Pressens Hus

The House of Press (Pressens hus) consists of two transformed buildings from the 1860’s in the historic city center of Oslo.

The program is to facilitate a co-location of 11 important media organizations in Norway, that together form a hub for media and press activities in Oslo. Besides offices the building also includes spaces for conferences, studios, meetings rooms and a café/restaurant. The aim is to strengthen role of the Norwegians press and organize public meetings and debates.

The buildings are totally rebuilt to fit in the program. The buildings never worked together, so we had to figure out a new way of organizing the logistics with split levels. The project is organized in plan around two new atriums, surrounded by offices, social zones, circulation, and meeting rooms. The two atriums give light to the rather deep volume. The entrance atrium grows larger for each floor in section, while the auditorium-atrium works in the opposite way. The entrance atrium is surrounded by bridges that is suspended from the beams of new glass roof and has a rather light character, while the auditorium-atrium is filled with listed old steel structure (that shows the reminiscence of old warehouse decks) and has a more grounded character with a new glass roof that is held up by compression. The buildings are opened to give visual contacts between the workers and to penetrate light as deep as possible. The façades are restored and given back its original color. The work is carried out to get as many qualities out of the old buildings as possible. Keeping what we could and demolish what we needed.

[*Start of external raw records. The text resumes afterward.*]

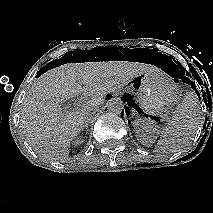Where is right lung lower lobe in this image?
I'll return each instance as SVG.
<instances>
[{"instance_id":"1","label":"right lung lower lobe","mask_w":213,"mask_h":213,"mask_svg":"<svg viewBox=\"0 0 213 213\" xmlns=\"http://www.w3.org/2000/svg\"><path fill=\"white\" fill-rule=\"evenodd\" d=\"M52 63V62H51ZM47 66V65H46ZM46 66H44L43 68L40 69V71L38 72V76H40L43 72H44V69L46 68Z\"/></svg>"}]
</instances>
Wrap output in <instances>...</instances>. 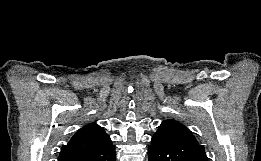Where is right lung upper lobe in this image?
Wrapping results in <instances>:
<instances>
[{
	"label": "right lung upper lobe",
	"mask_w": 261,
	"mask_h": 161,
	"mask_svg": "<svg viewBox=\"0 0 261 161\" xmlns=\"http://www.w3.org/2000/svg\"><path fill=\"white\" fill-rule=\"evenodd\" d=\"M111 143L104 129L94 123L79 129L67 145L62 147L59 157L94 151Z\"/></svg>",
	"instance_id": "obj_1"
}]
</instances>
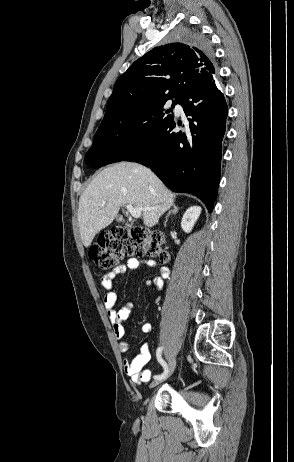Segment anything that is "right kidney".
Wrapping results in <instances>:
<instances>
[{
    "mask_svg": "<svg viewBox=\"0 0 294 462\" xmlns=\"http://www.w3.org/2000/svg\"><path fill=\"white\" fill-rule=\"evenodd\" d=\"M201 213V207L200 206H191L188 208L183 215L182 221H181V228L183 229L184 232L190 233L194 227L195 222L199 218V215Z\"/></svg>",
    "mask_w": 294,
    "mask_h": 462,
    "instance_id": "obj_1",
    "label": "right kidney"
}]
</instances>
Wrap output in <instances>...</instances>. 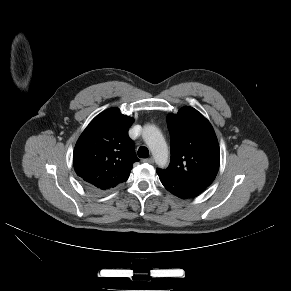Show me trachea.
I'll use <instances>...</instances> for the list:
<instances>
[{
	"mask_svg": "<svg viewBox=\"0 0 291 291\" xmlns=\"http://www.w3.org/2000/svg\"><path fill=\"white\" fill-rule=\"evenodd\" d=\"M138 156L140 158H148L149 156V151L147 149V147L145 146H141L139 149H138V152H137Z\"/></svg>",
	"mask_w": 291,
	"mask_h": 291,
	"instance_id": "obj_1",
	"label": "trachea"
}]
</instances>
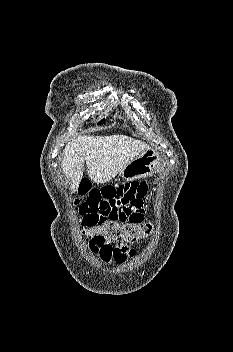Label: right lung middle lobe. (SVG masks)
Segmentation results:
<instances>
[{
    "label": "right lung middle lobe",
    "instance_id": "dd1d6c3e",
    "mask_svg": "<svg viewBox=\"0 0 233 352\" xmlns=\"http://www.w3.org/2000/svg\"><path fill=\"white\" fill-rule=\"evenodd\" d=\"M102 121H103V120H101L98 124H101Z\"/></svg>",
    "mask_w": 233,
    "mask_h": 352
}]
</instances>
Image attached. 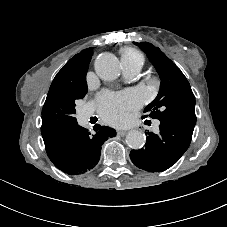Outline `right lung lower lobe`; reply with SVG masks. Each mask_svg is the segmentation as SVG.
Here are the masks:
<instances>
[{"label":"right lung lower lobe","mask_w":227,"mask_h":227,"mask_svg":"<svg viewBox=\"0 0 227 227\" xmlns=\"http://www.w3.org/2000/svg\"><path fill=\"white\" fill-rule=\"evenodd\" d=\"M94 133L78 124L56 132L44 140L51 162L69 175L83 174L93 169L100 159L101 146L116 131L107 126H94Z\"/></svg>","instance_id":"1"}]
</instances>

Old brick structure is kept, restored, and given precise cuts to make rooms for new circulation and technical equipment. The brick walls are carefully plastered and are a readable important quality of the project, that provide a light organic quality throughout the interior. The old (and new) load bearing steel structures are given colors in red tones to contrast with the light mural walls. New structures are made in light ash wood, to both blend in but also differentiate with the original materials. New wood-structures are made as light precise insertion in the former steel and brick structure and made as transparent as possible to filtrate the light and to create a pleasant ambience in the project. A new continuous white concrete floor works as a new carpet and welcomes the visitors in from the street and invites into the building.